● **WHAT IS BEING ASKED**:
Answer these questions using the Manos Zapotecas story below.
1. How old was the author when the turn into social entrepreneurship came?
2. What is the traditional craft of the Zapotec artisans in the village?
3. What did the author and Liz Moffett decide to focus on instead of rugs?

● **DOCUMENT EXTRACT**:
::::

Re-fashioning a culture of ethical consumerism.

A Story of Second Chances by Manos Zapotecas

A Story of Second Chances by Manos Zapotecas

Six years ago that my life took a sudden turn into social entrepreneurship.  I was already 61, a time when most people are counting the months until retirement. Sometimes opportunities pop up that are just too obvious, and Manos Zapotecas was born out of that kind of opportunity. 

I had gone to Oaxaca, Mexico as a volunteer for a microfinance program, working with Zapotec indigenous artisans in a small village. Their traditional craft is handwoven wool rugs with ancient designs. Each extended family household compound has several looms where almost everyone works on their designs, and the many unsold rugs stack up like pancakes. As volunteers we were teaching the weavers money management skills, but with no market for their craft due to lack of tourism and oversaturation, there was little money to manage.

At first the idea was to sell the existing rugs in the US and pay the artisans fair trade wages, in order to help the village economically and preserve the weaving craft. However, it turned out that many companies were already ordering rugs from the village at bottom dollar prices and selling in the US. By then I had received a minimal amount of investment money and hired the brilliant Liz Moffett, who is more like a partner than an employee. She and I looked at the potential markets and realized that we should focus instead on hand bags.

::::

● **RECORDED INFORMATION**:
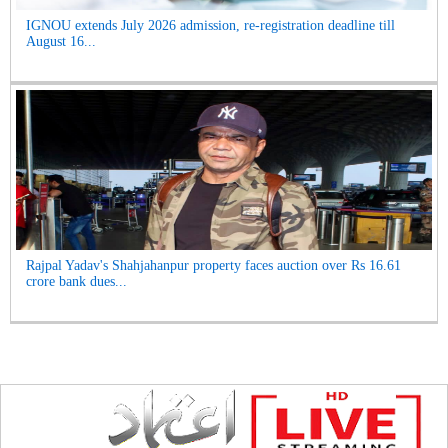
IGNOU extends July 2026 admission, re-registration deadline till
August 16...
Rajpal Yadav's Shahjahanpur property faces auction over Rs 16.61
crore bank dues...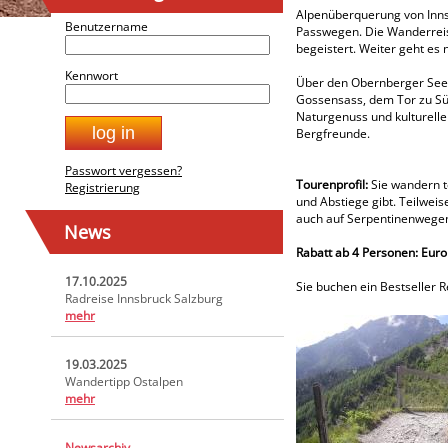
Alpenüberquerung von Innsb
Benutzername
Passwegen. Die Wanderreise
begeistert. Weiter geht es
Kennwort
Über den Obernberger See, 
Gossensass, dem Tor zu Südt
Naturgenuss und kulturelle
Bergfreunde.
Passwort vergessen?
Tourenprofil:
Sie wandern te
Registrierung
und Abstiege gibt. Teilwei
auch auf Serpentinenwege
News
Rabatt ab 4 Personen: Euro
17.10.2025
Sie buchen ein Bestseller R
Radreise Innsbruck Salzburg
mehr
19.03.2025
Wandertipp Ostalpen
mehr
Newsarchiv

::::

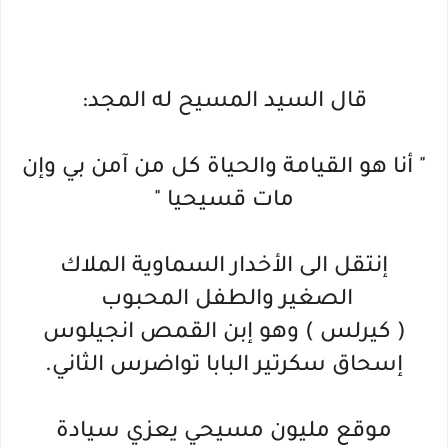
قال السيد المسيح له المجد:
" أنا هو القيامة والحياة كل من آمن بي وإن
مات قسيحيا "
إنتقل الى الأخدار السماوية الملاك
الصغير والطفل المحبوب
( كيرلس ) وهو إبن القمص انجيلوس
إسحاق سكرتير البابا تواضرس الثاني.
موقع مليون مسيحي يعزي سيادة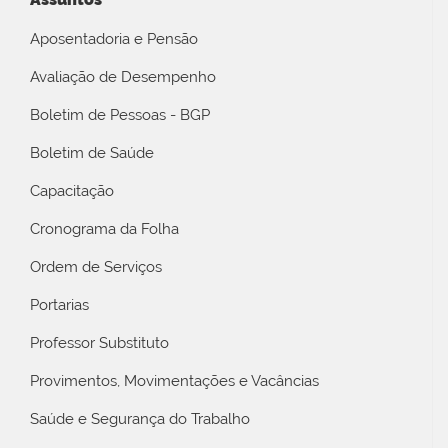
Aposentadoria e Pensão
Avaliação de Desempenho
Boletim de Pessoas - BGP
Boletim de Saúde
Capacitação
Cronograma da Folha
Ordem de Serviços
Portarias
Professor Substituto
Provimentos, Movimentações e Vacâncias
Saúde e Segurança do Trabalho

::::

● **OUTPUT FOR THIS EXERCISE**:
1. 61.
2. Handwoven wool rugs with ancient designs.
3. Hand bags.